# [Task item]
Reproduce every line of text from all the items below without alteration, leaving the pictures out of your answer.
- - - - - - -
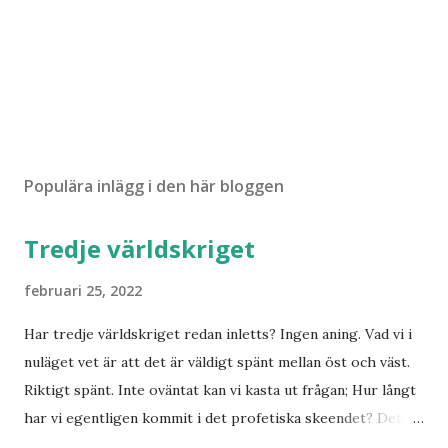
Populära inlägg i den här bloggen
Tredje världskriget
februari 25, 2022
Har tredje världskriget redan inletts? Ingen aning. Vad vi i
nuläget vet är att det är väldigt spänt mellan öst och väst.
Riktigt spänt. Inte oväntat kan vi kasta ut frågan; Hur långt
har vi egentligen kommit i det profetiska skeendet? Det
beror på vem du frågar. Personligen tror jag inte det är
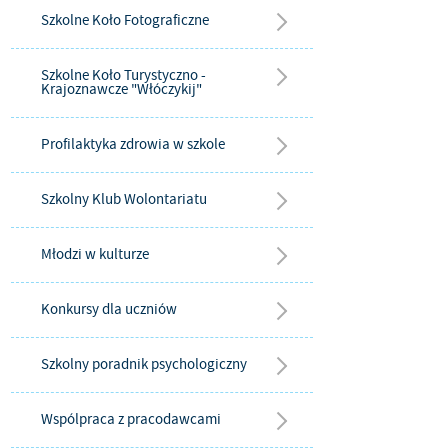
Szkolne Koło Fotograficzne
Szkolne Koło Turystyczno -
Krajoznawcze "Włóczykij"
Profilaktyka zdrowia w szkole
Szkolny Klub Wolontariatu
Młodzi w kulturze
Konkursy dla uczniów
Szkolny poradnik psychologiczny
Wspólpraca z pracodawcami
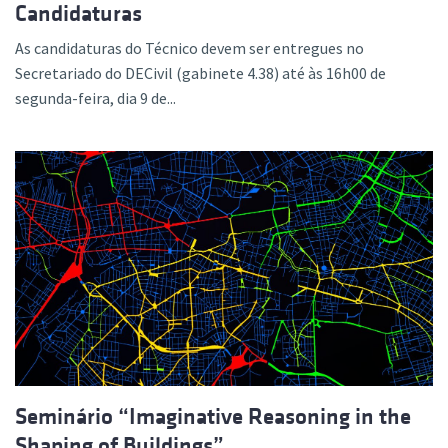
Candidaturas
As candidaturas do Técnico devem ser entregues no
Secretariado do DECivil (gabinete 4.38) até às 16h00 de
segunda-feira, dia 9 de...
Seminário “Imaginative Reasoning in the
Shaping of Buildings”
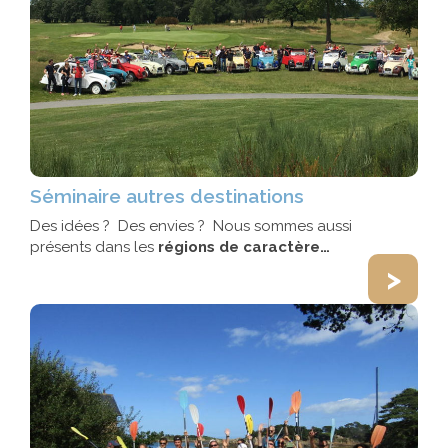
Séminaire autres destinations
Des idées ? Des envies ? Nous sommes aussi
présents dans les
régions de caractère…
>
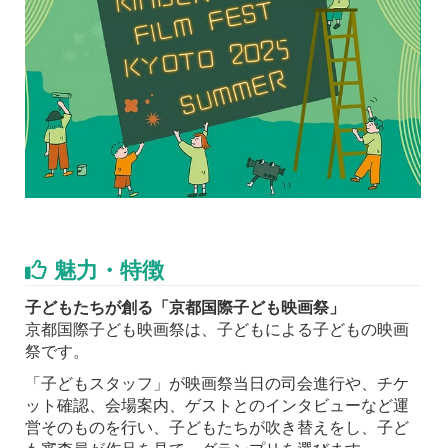
魅力・特徴
子どもたちが創る「京都国際子ども映画祭」
京都国際子ども映画祭は、子どもによる子どもの映画
祭です。
「子どもスタッフ」が映画祭当日の司会進行や、チケ
ット確認、会場案内、ゲストとのインタビューなど運
営そのものを行い、子どもたちが吹き替えをし、子ど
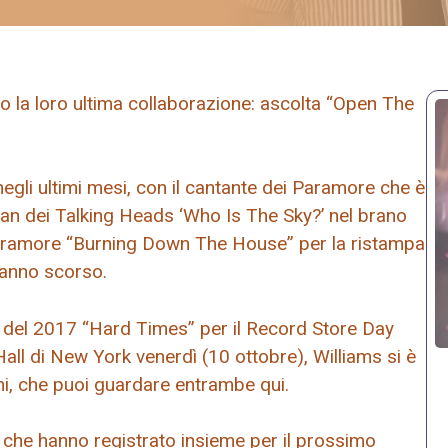
o la loro ultima collaborazione: ascolta “Open The
 negli ultimi mesi, con il cantante dei Paramore che è
man dei Talking Heads ‘Who Is The Sky?’ nel brano
 Paramore “Burning Down The House” per la ristampa
’anno scorso.
 del 2017 “Hard Times” per il Record Store Day
all di New York venerdì (10 ottobre), Williams si è
oni, che puoi guardare entrambe qui.
 che hanno registrato insieme per il prossimo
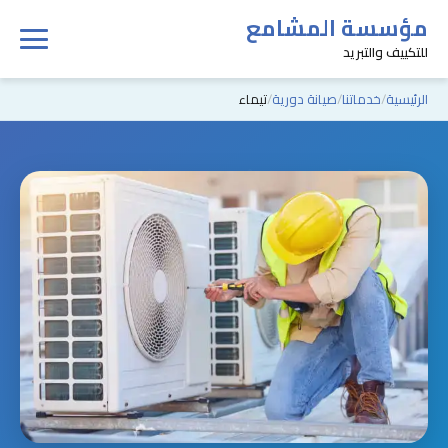
مؤسسة المشامع
للتكييف والتبريد
الرئيسية
خدماتنا
صيانة دورية
تيماء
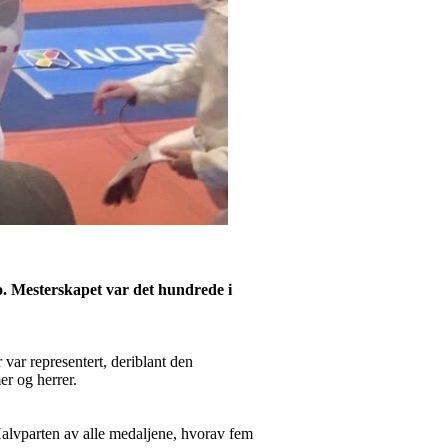
lo. Mesterskapet var det hundrede i
var representert, deriblant den
er og herrer.
Halvparten av alle medaljene, hvorav fem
- - - - - - -
# [Answer area]
Populära inlägg i den här bloggen
Tredje världskriget
februari 25, 2022
Har tredje världskriget redan inletts? Ingen aning. Vad vi i
nuläget vet är att det är väldigt spänt mellan öst och väst.
Riktigt spänt. Inte oväntat kan vi kasta ut frågan; Hur långt
har vi egentligen kommit i det profetiska skeendet? Det
beror på vem du frågar. Personligen tror jag inte det är
Szkolne Koło Fotograficzne
Szkolne Koło Turystyczno -
Krajoznawcze "Włóczykij"
Profilaktyka zdrowia w szkole
Szkolny Klub Wolontariatu
Młodzi w kulturze
Konkursy dla uczniów
Szkolny poradnik psychologiczny
Wspólpraca z pracodawcami
Candidaturas
As candidaturas do Técnico devem ser entregues no
Secretariado do DECivil (gabinete 4.38) até às 16h00 de
segunda-feira, dia 9 de...
Seminário “Imaginative Reasoning in the
Shaping of Buildings”
Séminaire autres destinations
Des idées ? Des envies ? Nous sommes aussi
présents dans les
régions de caractère…
>
魅力・特徴
子どもたちが創る「京都国際子ども映画祭」
京都国際子ども映画祭は、子どもによる子どもの映画
祭です。
「子どもスタッフ」が映画祭当日の司会進行や、チケ
ット確認、会場案内、ゲストとのインタビューなど運
営そのものを行い、子どもたちが吹き替えをし、子ど
o la loro ultima collaborazione: ascolta “Open The
 negli ultimi mesi, con il cantante dei Paramore che è
man dei Talking Heads ‘Who Is The Sky?’ nel brano
 Paramore “Burning Down The House” per la ristampa
’anno scorso.
 del 2017 “Hard Times” per il Record Store Day
all di New York venerdì (10 ottobre), Williams si è
oni, che puoi guardare entrambe qui.
 che hanno registrato insieme per il prossimo
مؤسسة المشامع
للتكييف والتبريد
الرئيسية
خدماتنا
صيانة دورية
تيماء
lo. Mesterskapet var det hundrede i
var representert, deriblant den
er og herrer.
Halvparten av alle medaljene, hvorav fem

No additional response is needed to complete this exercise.